Au début des années 2000, Domenico Lucano avait eu les honneurs de toute la presse internationale. Alors maire de Riace, il avait redonné vie à son village dépeuplé de Calabre en y accueillant des centaines de migrants.
"Aujourd’hui, je suis mort à l’intérieur. Je n’ai pas les mots. Je ne m’attendais pas à cette condamnation." Domenico Lucano se dit "détruit". L’ancien maire de Riace, en Calabre (sud de l'Italie), va faire appel de sa condamnation, prononcée par le tribunal de Locri. Mais le coup est dur. Celui qui a longtemps été une figure emblématique de l’accueil des migrants en Italie a été condamné à treize ans de prison. Une peine bien supérieure aux huit années d’emprisonnement que demandait le procureur. Il devra également rembourser 500 000 euros qui avaient été versés par l’Union européenne et le gouvernement italien, indique Francois Beaudonnet, correspondant de France télévisions en Italie
Domenico Lucano était accusé d’avoir organisé des mariages de convenance pour aider des femmes déboutées du droit d’asile à rester en Italie. La justice reprochait également à l’ex-édile de ne pas avoir fait d’appel d’offres pour la gestion des ordures du village de Riace et de l’avoir attribuée à des coopératives liées aux migrants. "Association de malfaiteurs, abus de pouvoir, extorsion et détournement de fonds", la liste des chefs d’accusation était longue, mais "Mimmo", comme il est surnommé en Italie, était persuadé qu’il allait être acquitté.

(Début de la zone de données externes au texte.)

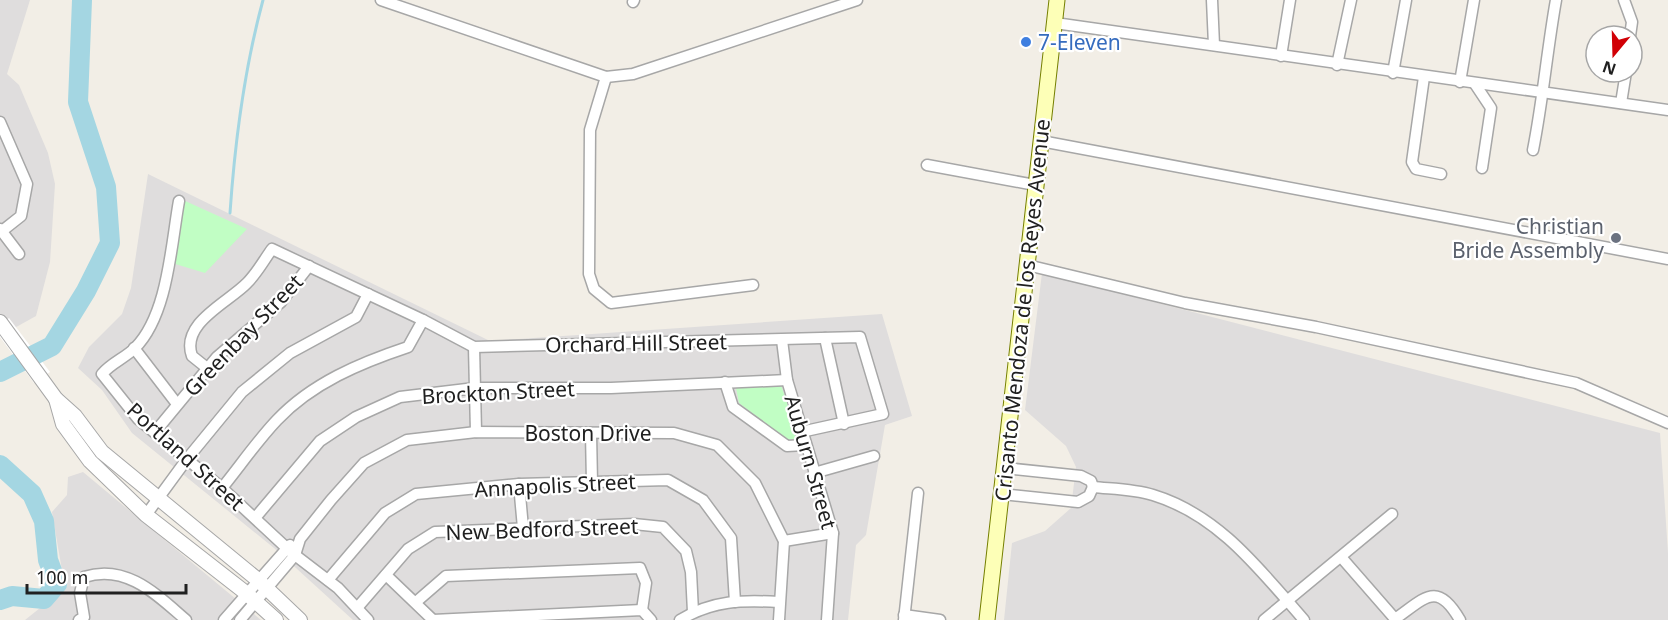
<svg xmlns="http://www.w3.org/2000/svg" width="1668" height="620" font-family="'Noto Sans',sans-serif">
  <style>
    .residential { fill: #dfdddd }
    .park { fill: #c1fec4 }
    .pier { fill: #fff }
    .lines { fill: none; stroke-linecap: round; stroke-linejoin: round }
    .stream { stroke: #a4d6e2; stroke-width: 3 }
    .river { stroke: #a4d6e2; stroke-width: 20 }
    .minor-casing { stroke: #a7a7a7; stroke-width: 13 }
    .tertiary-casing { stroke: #a7a7a7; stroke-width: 16 }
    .secondary-casing { stroke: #757f00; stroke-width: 17 }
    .minor { stroke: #fff; stroke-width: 10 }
    .tertiary { stroke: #fff; stroke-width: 14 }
    .secondary { stroke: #fdffb7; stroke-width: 15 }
    .shop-dot { fill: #3f7fe0; stroke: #fff; stroke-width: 2 }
    .worship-dot { fill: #6b7280; stroke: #fff; stroke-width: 2 }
    .labels { text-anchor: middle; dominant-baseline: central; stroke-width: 4.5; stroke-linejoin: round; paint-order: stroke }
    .shop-label { font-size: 21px; fill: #366cbe; stroke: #fff; text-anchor: start }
    .worship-label { font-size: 21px; fill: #5b616d; stroke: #fff; text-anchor: end }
    .street-label { font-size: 21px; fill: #202020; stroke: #fff }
  </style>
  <rect width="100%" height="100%" fill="#f2eee6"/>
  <!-- residential -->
  <g class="residential">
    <path d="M0 0H30L7 74 19 85 48 153 55 184 50 262 36 316 0 336Z"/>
    <path d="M148 174 490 341 882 314 912 416 885 425 866 535 856 545 848 620H353L274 548 132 433 102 390 78 368 89 347 122 314 131 288Z"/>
    <path d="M1042 273 1660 433 1668 553V620H1004L1012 543 1045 531 1071 508 1076 467 1066 446 1025 410Z"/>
    <path d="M83 472 261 620H25L65 588 52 512 67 495 68 477Z"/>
  </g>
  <!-- park -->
  <g class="park">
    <path d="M183 200 247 229 205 273 172 263Z"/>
    <path d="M781 385 799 438 788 440 739 403 736 388Z"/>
  </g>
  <!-- pier -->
  <path class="pier" d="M9 318 50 372 34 383 0 337V325Z"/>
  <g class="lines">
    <!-- stream -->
    <path class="stream" d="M230 213C235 140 244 70 263 0"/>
    <!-- river -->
    <g class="river">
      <path d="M0 372 52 346 86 291 110 243 106 187 78 102 82 0"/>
      <path d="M0 465 32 494 44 521 48 560 57 584 44 599 12 596 0 600"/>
    </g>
    <!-- minor casing -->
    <g class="minor-casing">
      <g id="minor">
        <path d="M381 0 606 77 633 74 857 0"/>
        <path d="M1212 0 1214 45"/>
        <path d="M1624 0 1632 22 1630 36"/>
        <path d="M633 2 634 0"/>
        <path d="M1055 23 1668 110"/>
        <path d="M1281 56 1290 0"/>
        <path d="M1337 65 1351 0"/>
        <path d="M1393 73 1406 0"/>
        <path d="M606 77 590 130 589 274 594 289 611 303 753 285"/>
        <path d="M1424 77 1412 162 1416 169 1441 174"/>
        <path d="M1460 82 1474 0"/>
        <path d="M1475 84 1491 108 1482 168"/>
        <path d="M1621 103 1626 72"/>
        <path d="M0 122 27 184 21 216 2 231"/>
        <path d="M1041 141 1668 259"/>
        <path d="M1533 150C1543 100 1547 50 1556 0"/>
        <path d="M927 165 1035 185"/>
        <path d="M179 201C171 245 168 315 135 348 125 358 111 363 102 374L138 419 222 488 291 552 338 588 368 620"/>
        <path d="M0 229 19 254"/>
        <path d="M1027 265 1185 303 1316 327 1576 383 1668 423"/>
        <path d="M825 338 844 424"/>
        <path d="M782 340 787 380 833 533 827 620"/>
        <path d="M474 347 476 432"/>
        <path d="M134 348 177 404"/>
        <path d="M207 368 192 356C180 323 229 302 247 283 257 273 264 260 272 249L423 320 474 347 860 337 883 414 801 432"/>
        <path d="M725 382 733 407 787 446 805 445"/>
        <path d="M155 432 217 357 281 302 309 266"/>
        <path d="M591 433 592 483"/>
        <path d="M1005 468 1081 476 1091 481 1093 487"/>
        <path d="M814 473 874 456"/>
        <path d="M519 484 523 528"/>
        <path d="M1093 487C1113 489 1134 489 1153 495 1219 515 1260 570 1304 620"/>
        <path d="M222 488C240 466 257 441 277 420 312 383 360 363 408 347L423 320"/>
        <path d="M1002 494 1078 502 1089 496 1093 487"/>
        <path d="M146 515 187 459 242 392 290 353 356 317 368 294"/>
        <path d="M255 518 320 441 356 417 400 397 475 388H611L787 380"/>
        <path d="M784 541 833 533"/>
        <path d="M1341 557 1396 620"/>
        <path d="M386 575 433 620 642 610 651 620"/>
        <path d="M328 580 385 513 416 494 519 484 668 480 703 500 731 538 735 602"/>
        <path d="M416 602 446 576 640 568 646 583 642 610"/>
        <path d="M357 608 408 549 435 532 634 524 663 527 686 551 691 572 693 612"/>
        <path d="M904 615 940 620"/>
        <path d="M1395 619C1425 598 1437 580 1460 620"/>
        <path d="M79 620 84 617 80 593 84 577C126 563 157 595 186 620"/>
        <path d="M224 620 290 545"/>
        <path d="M240 620 295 555 300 539 331 500 364 463 407 440 476 432 674 433 717 445 755 483 784 541 779 620"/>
        <path d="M680 620C713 600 742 600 779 602"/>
        <path d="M904 620 918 493"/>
        <path d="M1264 620 1392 514"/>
      </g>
    </g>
    <!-- tertiary casing -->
    <g class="tertiary-casing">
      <g id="tertiary">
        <path d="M0 322 56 399 75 416 102 452 258 580 300 620"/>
        <path d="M56 399 63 424 90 461 146 515 246 593 276 620"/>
      </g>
    </g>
    <!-- secondary casing -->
    <g class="secondary-casing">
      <path id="secondary" d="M987 620 1057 0"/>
    </g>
    <!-- minor -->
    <use href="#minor" class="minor"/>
    <!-- tertiary -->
    <use href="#tertiary" class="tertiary"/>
    <!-- secondary -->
    <use href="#secondary" class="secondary"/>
  </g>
  <!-- markers -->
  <circle class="shop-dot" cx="1026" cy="42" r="6"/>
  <circle class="worship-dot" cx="1616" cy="238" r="6"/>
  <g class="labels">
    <!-- shop labels -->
    <g class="shop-label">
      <text x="1038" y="42">7-Eleven</text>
    </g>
    <!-- worship labels -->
    <g class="worship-label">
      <text x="1604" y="226">Christian<tspan x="1604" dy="24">Bride Assembly</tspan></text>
    </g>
    <!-- street labels -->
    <g class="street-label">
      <text transform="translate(1022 310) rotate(-84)">Crisanto Mendoza de los Reyes Avenue</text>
      <text transform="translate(243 335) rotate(-46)">Greenbay Street</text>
      <text transform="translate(636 343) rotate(-1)">Orchard Hill Street</text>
      <text transform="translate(498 392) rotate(-3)">Brockton Street</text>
      <text x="588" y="433">Boston Drive</text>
      <text transform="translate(186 456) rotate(42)">Portland Street</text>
      <text transform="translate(811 462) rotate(74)">Auburn Street</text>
      <text transform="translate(555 485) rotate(-3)">Annapolis Street</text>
      <text transform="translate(542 529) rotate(-2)">New Bedford Street</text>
    </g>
  </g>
  <!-- north arrow -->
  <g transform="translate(1614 54) rotate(199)"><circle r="28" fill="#ffffff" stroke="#a6a6a6" stroke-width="1.5"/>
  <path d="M0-4.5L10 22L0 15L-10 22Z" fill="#d10006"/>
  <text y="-9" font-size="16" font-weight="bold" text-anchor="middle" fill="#202020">N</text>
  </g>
  <!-- scale -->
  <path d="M27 584v9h159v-9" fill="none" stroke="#202020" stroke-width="3"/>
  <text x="36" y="584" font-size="18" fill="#202020" stroke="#ffffff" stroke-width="4.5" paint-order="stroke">100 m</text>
</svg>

L’ancien maire de Riace avait été arrêté à l’automne 2018 et placé en résidence surveillée. A l’époque, le ministre de l’Intérieur était Matteo Salvini, le leader de la Ligue, un parti d’extrême droite. La gauche italienne avait alors dénoncé une "police politique".
Aujourd’hui, pour Enrico Letta, secrétaire du PD (Parti démocratique, centre gauche), "cette condamnation est terrible car elle va renforcer la défiance envers la justice de notre pays". Sur son compte Twitter, Matteo Salvini estime au contraire que "la Calabre ne mérite pas d’avoir des escrocs, amis d’immigrés clandestins".
En 2010, Domenico Lucano avait pourtant été distingué comme l’un des "meilleurs maires du monde". Il avait été cité en 2016 par le magazine Fortune comme l’une des personnalités les plus influentes. Il avait inspiré un docufiction à Wim Wenders et a été régulièrement invité dans des conférences internationales sur les migrations.